I caught his eye in the mirror.

‘We should learn to tolerate each other, Will.’

I turned to face him.

‘My father has been dead for sixteen years. For all of that time, and longer, you’ve been having an affair with my mother, and neither of you thought it worthwhile to mention the fact to Brian, to Fulton. or to me.’

Peter Gilbert actually smiled.

‘That’s true up to a point, but both Brian and Fulton were aware of how things stood between your mother and me, and we assumed you must have known, too, but that you chose never to discuss it — a strange obstinacy, if you don’t mind my saying so, very like your father’s. To be fair, we never really talked about it with your brothers, either. It was all terribly discreet.’

Here he paused and coughed.

‘I had my own family, you see.’

‘So this was adultery on a biblical scale.’

‘Fortunately, Will, we don’t get stoned to death in this country for loving the right person and marrying the wrong one.’

I turned back to the mirror and finished shaving.

‘So, now you’re divorced and free to marry.’

‘No,’ he said. ‘I’m widowed.’

I couldn’t hide the disbelief in my voice.

‘You were waiting for your wife to die?’

‘That’s what you do when you marry a Catholic.’

He stood up.

‘Now you know.’

He crossed to the bathroom door but, before leaving he said, ‘I have two children, Will. Both of them are grown up, of course. Cloris is twenty-eight and John is twenty-six.

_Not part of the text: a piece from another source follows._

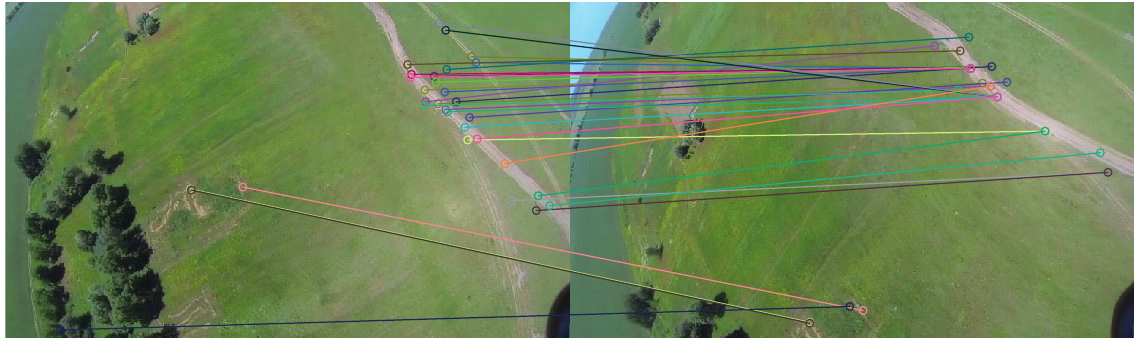
Fig. 6. The matching of two video frames from aboard a UAS with a difference of 40 frames (1.6 sec, 25 fps) done in (Code of SURF listing in MATLAB). The number of false matching is 9 from a total of 31 matching features. The average time for computing the matches is 0.0362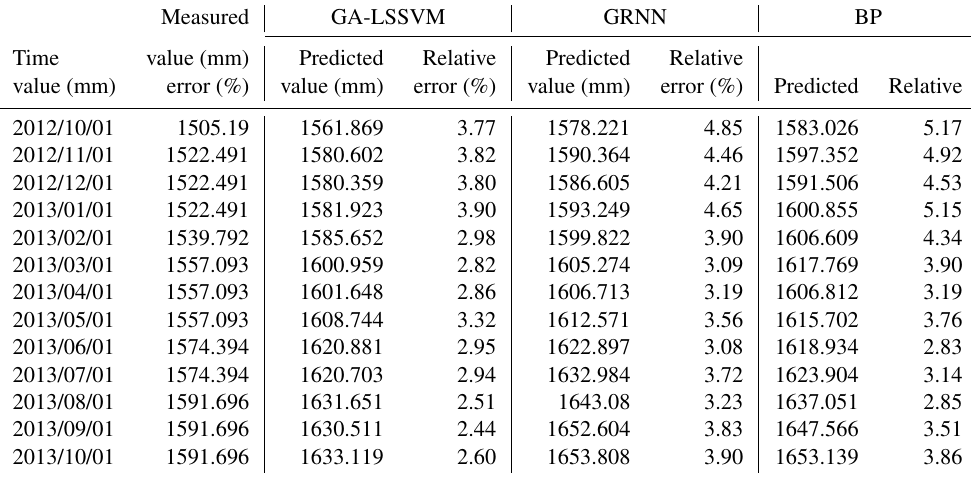
2013/08/01 1591.696 2013/09/01 2013/10/01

You’ll meet them when you come back from up north.’

I was so distracted by this avalanche of unwanted information that all I could think of to say was, ‘Your last name is Gilbert and you called your son John? Isn’t that a little vulgar?’

‘My father’s name was John. Not everything is connected to the movies.’

He left. I splashed water on my face, and a little bay rum, and returned to my bedroom to get dressed.

Chapter Two

setting out

OUR FAREWELLS HAD BEEN AWKWARD
; or, at any rate, mine had been. Mother and I had had no time to discuss her impending nuptials, and we were both aware, as she kissed me lightly on the cheek, that this rather large and important issue had not been broached. She’d no doubt read my silence on the matter as disapproval — and she wasn’t a million miles from being right about that — but her response was a familiar demonstration that my feelings weren’t, after all, of much interest or importance to her. She sent me off with that small, reluctant kiss, and a chilly smile — a smile that had begun warmly when it was turned on Brian, but which had lost all its heat by the time it was directed at me.

Brian and I arrived at Victoria Barracks as instructed, at eight o’clock on the dot. James Fowler and Corporal Pyers were there already, and on the floor in the office were three kit bags. Folded on a chair were two uniforms, and beside the chair were two pairs of shoes.

‘As soon as you change into these,’ James said, ‘you belong to us.’

With the recent news of Mother’s arrangements still running around in my head, I couldn’t wait to shed my civilian skin and turn myself over to Army Intelligence. The uniform was scratchy and immediately uncomfortable, and after only a few paces around James Fowler’s office I knew that the shoes would be torture. Nevertheless, as I moved inside the heavy, ill-fitting material, I felt something close to elation. As far as I was concerned, this wasn’t a uniform. It was a costume.

James Fowler looked at his watch.

‘I’ve got two hours to give you some idea of what’s in store for you. Obviously we don’t have time to turn you into real soldiers, but I’m afraid you can’t go where you’re going without a crash course in a few basic skills.’

Over the next hour or so I began to wonder whether I’d made a ghastly mistake in signing up for this run, if I might use a theatrical term for what now appeared to be rather more military in nature than I’d bargained for. We were to be put on a troop train immediately and sent to somewhere called Ingleburn in New South Wales where, God help us, we were to learn how to fire a gun and, worse, how to ride a horse.

‘The Observer Unit is basically a cavalry unit, so being able to ride, even inexpertly, is essential. Did I mention that yesterday?’